La vuelta afecta a todos los colegios e institutos majoreros y a los situados en Agüimes, Artenara, Ingenio, Mogán, San Bartolomé de Tirajana, La Aldea de San Nicolás, Santa Lucía de Tirajana, Telde y Valsequillo. En esos territorios, las clases se habían desarrollado de forma telemática el martes para reducir la exposición del alumnado y del personal a las horas de mayor calor.
La reapertura no supone el final de las precauciones. Educación ha pedido a los equipos directivos que mantengan el protocolo ante temperaturas elevadas, especialmente en el caso de menores con patologías, alumnado de corta edad y personas que puedan presentar una mayor vulnerabilidad.
Hidratación, sombra y adaptación de horarios
Las recomendaciones incluyen permanecer el mayor tiempo posible en espacios frescos, a la sombra o climatizados; reducir el ejercicio físico; evitar el deporte al aire libre durante las horas más calurosas; y garantizar una hidratación frecuente.
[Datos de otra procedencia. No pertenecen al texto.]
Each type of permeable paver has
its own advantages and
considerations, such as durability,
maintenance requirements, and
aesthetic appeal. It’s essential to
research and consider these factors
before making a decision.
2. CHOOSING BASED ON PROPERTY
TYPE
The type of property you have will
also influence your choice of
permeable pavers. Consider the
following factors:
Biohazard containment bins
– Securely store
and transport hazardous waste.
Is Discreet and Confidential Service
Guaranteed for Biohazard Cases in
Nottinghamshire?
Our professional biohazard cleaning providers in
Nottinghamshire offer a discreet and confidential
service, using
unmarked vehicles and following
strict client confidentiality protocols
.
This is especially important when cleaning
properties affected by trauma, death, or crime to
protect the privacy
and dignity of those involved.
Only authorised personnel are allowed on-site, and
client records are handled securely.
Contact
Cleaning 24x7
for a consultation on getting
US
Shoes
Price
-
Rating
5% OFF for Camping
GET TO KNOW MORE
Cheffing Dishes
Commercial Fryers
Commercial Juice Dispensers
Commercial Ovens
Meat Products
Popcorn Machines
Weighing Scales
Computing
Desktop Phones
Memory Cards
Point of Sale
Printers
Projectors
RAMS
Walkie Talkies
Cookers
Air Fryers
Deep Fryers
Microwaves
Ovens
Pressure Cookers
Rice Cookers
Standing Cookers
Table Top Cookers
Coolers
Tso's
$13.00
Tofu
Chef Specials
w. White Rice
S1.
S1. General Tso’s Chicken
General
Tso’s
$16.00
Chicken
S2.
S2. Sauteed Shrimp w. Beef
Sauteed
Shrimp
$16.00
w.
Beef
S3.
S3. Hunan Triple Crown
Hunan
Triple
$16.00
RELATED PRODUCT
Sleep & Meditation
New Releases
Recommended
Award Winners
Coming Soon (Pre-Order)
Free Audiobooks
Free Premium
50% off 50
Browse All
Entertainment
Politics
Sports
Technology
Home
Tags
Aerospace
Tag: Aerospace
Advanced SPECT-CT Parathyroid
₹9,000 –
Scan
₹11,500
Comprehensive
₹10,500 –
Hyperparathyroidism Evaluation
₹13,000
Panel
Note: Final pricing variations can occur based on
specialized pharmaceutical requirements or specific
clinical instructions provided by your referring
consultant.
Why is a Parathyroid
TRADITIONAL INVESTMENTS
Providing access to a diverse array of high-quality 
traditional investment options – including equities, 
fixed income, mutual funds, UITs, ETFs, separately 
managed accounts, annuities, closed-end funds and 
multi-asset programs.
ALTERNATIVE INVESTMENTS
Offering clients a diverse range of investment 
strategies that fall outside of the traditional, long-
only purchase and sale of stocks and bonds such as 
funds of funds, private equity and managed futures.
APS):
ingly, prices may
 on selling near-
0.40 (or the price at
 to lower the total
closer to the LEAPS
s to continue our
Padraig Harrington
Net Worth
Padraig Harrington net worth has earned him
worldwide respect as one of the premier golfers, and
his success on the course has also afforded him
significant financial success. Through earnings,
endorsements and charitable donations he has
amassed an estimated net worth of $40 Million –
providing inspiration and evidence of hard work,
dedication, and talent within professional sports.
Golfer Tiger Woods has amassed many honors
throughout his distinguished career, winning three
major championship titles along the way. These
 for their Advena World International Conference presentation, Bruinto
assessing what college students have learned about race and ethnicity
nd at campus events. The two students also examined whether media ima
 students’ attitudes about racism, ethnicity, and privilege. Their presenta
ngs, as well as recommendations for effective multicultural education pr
Los centros también deben escoger las aulas que ofrezcan mejores condiciones térmicas y utilizar correctamente los sistemas de ventilación.
El protocolo permite ampliar los descansos destinados a beber agua, bajar persianas cuando el sol incida directamente e informar a familias, alumnado y trabajadores sobre las medidas de prevención. Si las condiciones particulares de un centro empeoran, los equipos directivos pueden pedir a las direcciones territoriales o insulares una salida anticipada, un cambio de horario o la modificación de actividades curriculares.
La suspensión previa puso de nuevo el foco sobre la capacidad de los edificios escolares para soportar episodios de calor cada vez más intensos. La respuesta inmediata depende de protocolos y cambios organizativos, pero la discusión de fondo alcanza a la ventilación, la creación de sombras, el aislamiento y la climatización de instalaciones que fueron diseñadas para otras condiciones.
El calor remite, pero continúa la vigilancia
El descenso de las temperaturas permitió rebajar el nivel de la emergencia y normalizar la actividad, aunque la prealerta aconseja prudencia. La decisión se aplica de forma territorial, de acuerdo con el riesgo previsto en cada isla y municipio, y no como una medida uniforme para todo el archipiélago.
La recuperación de la presencialidad evita prolongar una modalidad que puede ser difícil para familias con problemas de conciliación o con acceso limitado a dispositivos y conexión. Al mismo tiempo, obliga a equilibrar el derecho a la educación con la protección de la salud cuando las aulas no reúnen condiciones suficientes de confort térmico.
La Consejería deberá seguir la evolución meteorológica durante la jornada y comunicar cualquier cambio a los centros. Mientras la situación permanezca en prealerta, la normalidad será compatible con medidas extraordinarias puntuales. La experiencia de estos dos días deja una advertencia para el curso recién iniciado: los planes frente al calor ya forman parte de la organización ordinaria del sistema educativo canario.